Nine years later, I am still here, and my mom is still in her same house, waiting for me to come back.
She’ll be 79 this year. She is not in bad health, but she is in old health. There are more aches and pains; she’s more susceptible to every passing virus, each hitting harder than the last; and her own anxiety causes more and more health issues each year. She doesn’t want to be old; she doesn’t want to be a burden to her children.
I understand that, but, unfortunately, it means she doesn’t tell her children when she has the shingles for a solid month. Even when they call and ask, “How are you, Mom?”
Which just makes me worry about her from 2000 miles away.
My brother lives an hour from her; my sister another half hour farther, but they have younger kids and jobs. Baseball and soccer and swim team and recitals and birthday parties do not leave many weekends free. They are at a different stage of life than I am, and they have different lifestyles. (They didn’t hear about the shingles until they were over, either.)
My son lives nearby, too. Last year, he lived with my mom, which was, for me, a fantastic arrangement. The only worry I had about either of them all year was that they’d get on each others’ nerves. I never wondered if my mom was sick and not telling me.
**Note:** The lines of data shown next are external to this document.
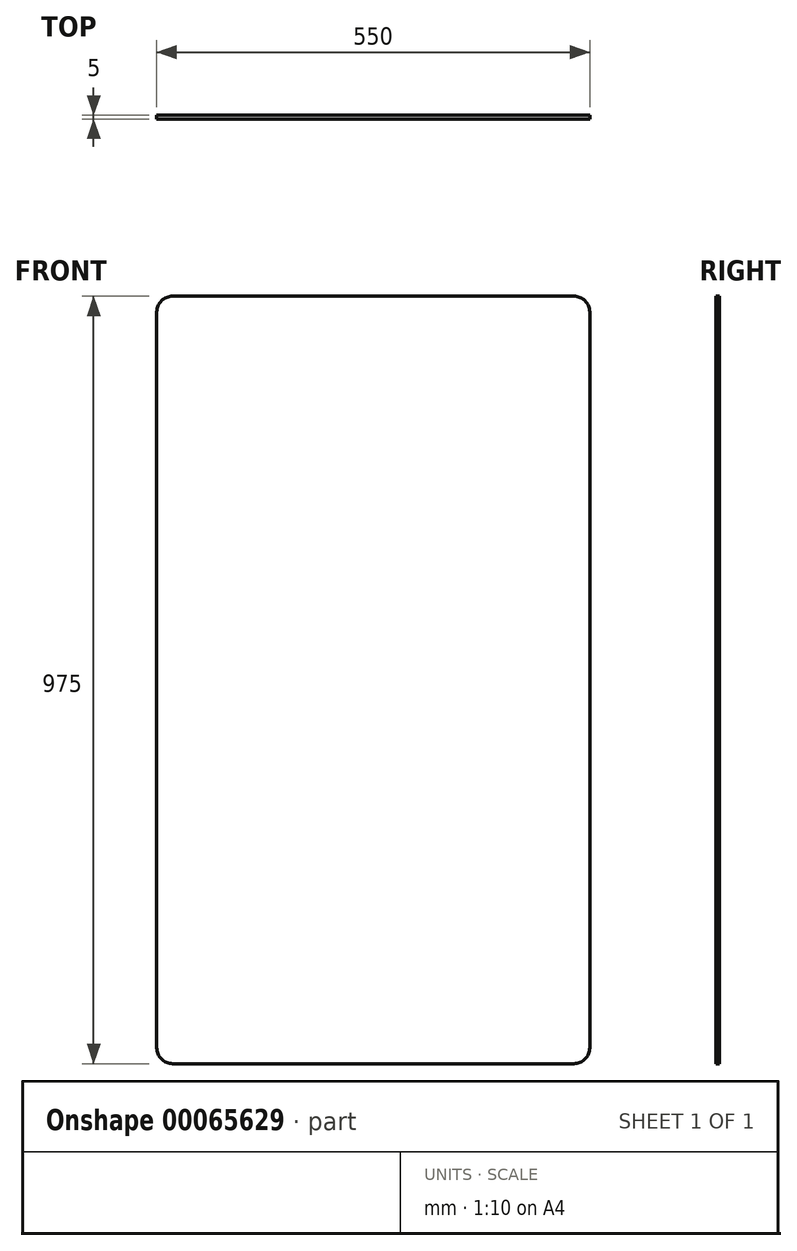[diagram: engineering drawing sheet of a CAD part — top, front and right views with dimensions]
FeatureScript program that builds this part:
annotation { "Feature Type Name" : "Feature", "Feature Type Description" : "" }
export const myFeature = defineFeature(function(context is Context, id is Id, definition is map)
    precondition{}
    {
        {
            var Q0;
            Q0=qCreatedBy(makeId("Front.planeOp"),FACE);
            var sketch = newSketch(context, id + "F0", { "sketchPlane" : qUnion([Q0])});
            skLineSegment(sketch, "E0.rect.bottom", {"start": v(-255, 482.5) * mm, "end": v(255, 482.5) * mm});
            skLineSegment(sketch, "E0.rect.top", {"start": v(-255, -482.5) * mm, "end": v(255, -482.5) * mm});
            skLineSegment(sketch, "E0.rect.left", {"start": v(-270, 467.5) * mm, "end": v(-270, -467.5) * mm});
            skLineSegment(sketch, "E0.rect.right", {"start": v(270, 467.5) * mm, "end": v(270, -467.5) * mm});
            skPoint(sketch, "E0.rect.middle", {"position": v(0, 0) * mm});
            skPoint(sketch, "E1.visualSharp", {"position": v(270, 482.5) * mm});
            skArc(sketch, "E1.filletArc", {"start": v(270, 467.5) * mm, "mid": v(265.6, 478.1) * mm, "end": v(255, 482.5) * mm});
            skPoint(sketch, "E2.visualSharp", {"position": v(-270, 482.5) * mm});
            skArc(sketch, "E2.filletArc", {"start": v(-255, 482.5) * mm, "mid": v(-265.6, 478.1) * mm, "end": v(-270, 467.5) * mm});
            skPoint(sketch, "E3.visualSharp", {"position": v(-270, -482.5) * mm});
            skArc(sketch, "E3.filletArc", {"start": v(-270, -467.5) * mm, "mid": v(-265.6, -478.1) * mm, "end": v(-255, -482.5) * mm});
            skPoint(sketch, "E4.visualSharp", {"position": v(270, -482.5) * mm});
            skArc(sketch, "E4.filletArc", {"start": v(255, -482.5) * mm, "mid": v(265.6, -478.1) * mm, "end": v(270, -467.5) * mm});
            skArc(sketch, "E5.0", {"start": v(-255, 487.5) * mm, "mid": v(-269.14, 481.64) * mm, "end": v(-275, 467.5) * mm});
            skLineSegment(sketch, "E5.1", {"start": v(-275, 467.5) * mm, "end": v(-275, -467.5) * mm});
            skLineSegment(sketch, "E5.2", {"start": v(-255, 487.5) * mm, "end": v(255, 487.5) * mm});
            skArc(sketch, "E5.3", {"start": v(-275, -467.5) * mm, "mid": v(-269.14, -481.64) * mm, "end": v(-255, -487.5) * mm});
            skArc(sketch, "E5.4", {"start": v(275, 467.5) * mm, "mid": v(269.14, 481.64) * mm, "end": v(255, 487.5) * mm});
            skLineSegment(sketch, "E5.5", {"start": v(275, 467.5) * mm, "end": v(275, -467.5) * mm});
            skArc(sketch, "E5.6", {"start": v(255, -487.5) * mm, "mid": v(269.14, -481.64) * mm, "end": v(275, -467.5) * mm});
            skLineSegment(sketch, "E5.7", {"start": v(-255, -487.5) * mm, "end": v(255, -487.5) * mm});
            skSolve(sketch);
        }
        {
            var Q0;
            Q0 = qSketchRegion(id + "F0", true);
            var Q1;
            Q1=makeQuery(id+"F0.imprint","IMPRINT",FACE,{"disambiguationData":[TD([[makeQuery(id+"F0.imprint","IMPRINT",EDGE,{"derivedFrom":sQuery(id+"F0.wireOp",EDGE,"E0.rect.bottom")}),-1.0]])]});
            extrude(context, id + "F1", {"entities" : qUnion([Q0, Q1]), "depth" : 5 * mm});
        }
    });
When my son reported that leg pain was affecting her ability to walk, I flew out to spend some time with them. My mom would never have told me about it, but she appreciated that I came. After being waited on for over a week, coerced to rest, she was feeling much better and was able to walk without pain by the time I left.
Now my son lives on a campus about 1 1/2 hours away. He visits her almost every Sunday. He does her yard work; she does his laundry. They eat frozen pizza. He texts me if he thinks there’s something I need to know.
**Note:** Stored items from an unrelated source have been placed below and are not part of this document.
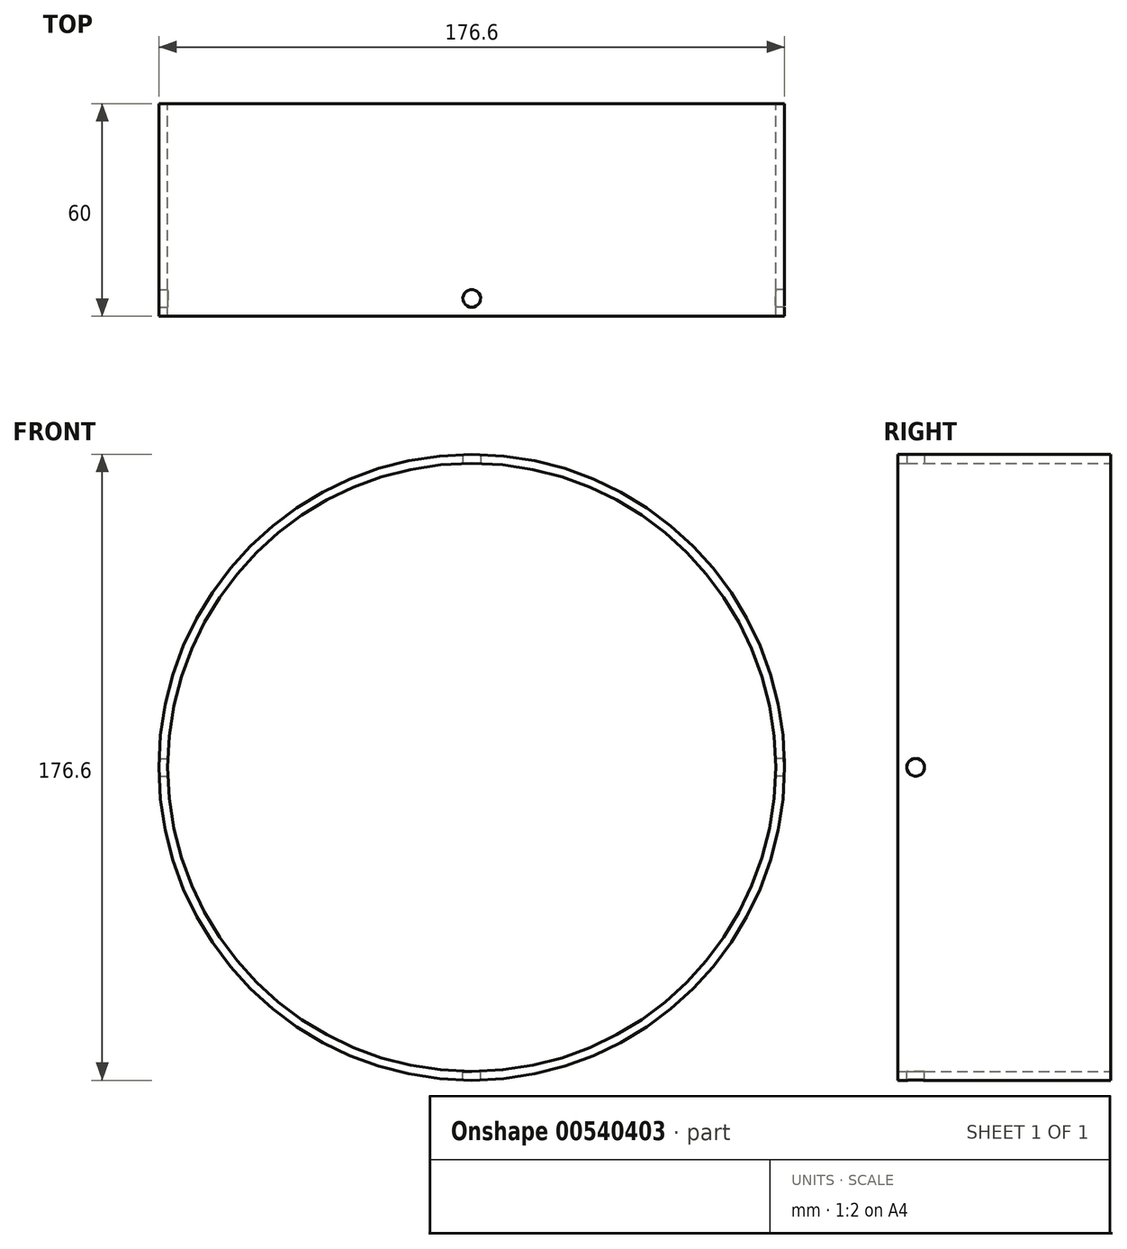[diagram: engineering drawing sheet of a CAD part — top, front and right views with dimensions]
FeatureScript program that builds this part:
annotation { "Feature Type Name" : "Feature", "Feature Type Description" : "" }
export const myFeature = defineFeature(function(context is Context, id is Id, definition is map)
    precondition{}
    {
        {
            var Q0;
            Q0=qCreatedBy(makeId("Front.planeOp"),FACE);
            var sketch = newSketch(context, id + "F0", { "sketchPlane" : qUnion([Q0])});
            skCircle(sketch, "E0", {"center": v(0, 0) * mm, "radius": 88.3 * mm});
            skCircle(sketch, "E1", {"center": v(0, 0) * mm, "radius": 85.8 * mm});
            skLineSegment(sketch, "E2", {"start": v(0, 0) * mm, "end": v(80, 0) * mm});
            skLineSegment(sketch, "E3", {"start": v(80, 0) * mm, "end": v(80, 31) * mm});
            skSolve(sketch);
        }
        {
            var Q0;
            Q0 = qSketchRegion(id + "F0", true);
            extrude(context, id + "F1", {"entities" : qUnion([Q0]), "depth" : 60 * mm, "offsetDistance" : 25 * mm});
        }
        {
            var Q0;
            Q0=qCreatedBy(makeId("Right.planeOp"),FACE);
            var sketch = newSketch(context, id + "F2", { "sketchPlane" : qUnion([Q0])});
            skLineSegment(sketch, "E4", {"start": v(0, 0) * mm, "end": v(-55, 0) * mm});
            skCircle(sketch, "E5", {"center": v(-55, 0) * mm, "radius": 2.5 * mm});
            skSolve(sketch);
        }
        {
            var Q0;
            Q0 = qSketchRegion(id + "F2", true);
            extrude(context, id + "F3", {"entities" : qUnion([Q0]), "operationType" : NewBodyOperationType.REMOVE, "oppositeDirection" : true, "depth" : 300 * mm, "offsetDistance" : 25 * mm});
        }
        {
            var Q0;
            Q0 = qSketchRegion(id + "F2", true);
            extrude(context, id + "F4", {"entities" : qUnion([Q0]), "operationType" : NewBodyOperationType.REMOVE, "depth" : 300 * mm, "offsetDistance" : 25 * mm});
        }
        {
            var Q0;
            Q0=qCreatedBy(makeId("Top.planeOp"),FACE);
            var sketch = newSketch(context, id + "F5", { "sketchPlane" : qUnion([Q0])});
            skLineSegment(sketch, "E6", {"start": v(0, 0) * mm, "end": v(0, -55) * mm});
            skCircle(sketch, "E7", {"center": v(0, -55) * mm, "radius": 2.5 * mm});
            skSolve(sketch);
        }
        {
            var Q0;
            Q0 = qSketchRegion(id + "F5", true);
            extrude(context, id + "F6", {"entities" : qUnion([Q0]), "operationType" : NewBodyOperationType.REMOVE, "oppositeDirection" : true, "depth" : 300 * mm, "offsetDistance" : 25 * mm});
        }
        {
            var Q0;
            Q0 = qSketchRegion(id + "F5", true);
            extrude(context, id + "F7", {"entities" : qUnion([Q0]), "operationType" : NewBodyOperationType.REMOVE, "depth" : 300 * mm, "offsetDistance" : 25 * mm});
        }
    });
Is it any wonder I love that kid so much? How many twenty year olds would do that, without being asked? Don’t think it is because she’s a sweet old granny, either. My mom has never been sweet. She’s more likely to tell him he’s getting fat or insult his girlfriend than to ask about his life.
That’s who my mom is. Getting old has not softened her demeanor. It hasn’t made her crankier, either. The truth is, she’s always been a negative and critical person, even towards those she loves. I can only take it for so long before I need to retreat. As a child, I escaped into books. As a younger adult, I just headed home when it got to be too much. Now, I “check my email.”
When I tell people that I want to move back near my mom, or even have her move in with me, they either look at me like I’m crazy or offer sympathetic remarks about how close they are to their own moms, how frequently they talk, how their mom is their best friend, etc.
The people who look at me like I’m crazy are closer to the mark.
When we lived across town from my mom, we would stop by to rake her leaves, or borrow a video, or fix something, then go home. She would stop by my house to show me some new thing she bought, or grab the boys for lunch, and go home. We didn’t hang out for extended periods of time. However, when I saw her frequently, I didn’t dwell upon her health or well-being in the days between.
That is the part of moving away that I didn’t anticipate nine years ago. I didn’t realize how much more often I would think about her when I can’t see her, how her well-being would come to preoccupy me. I never pictured myself obsessively refreshing weather reports when I hear about flooding or tornadoes in her county.
I didn’t realize that instead of traveling with my husband, I’d be spending my summers and holidays back east with my mom and daughter (How else would they get to know each other?). I didn’t realize that I would always feel torn between my life and responsibilities here and my responsibilities there. I didn’t realize that it would get harder every year, because she gets older every year.
I didn’t realize that this feeling I now have is not resentment. It’s love.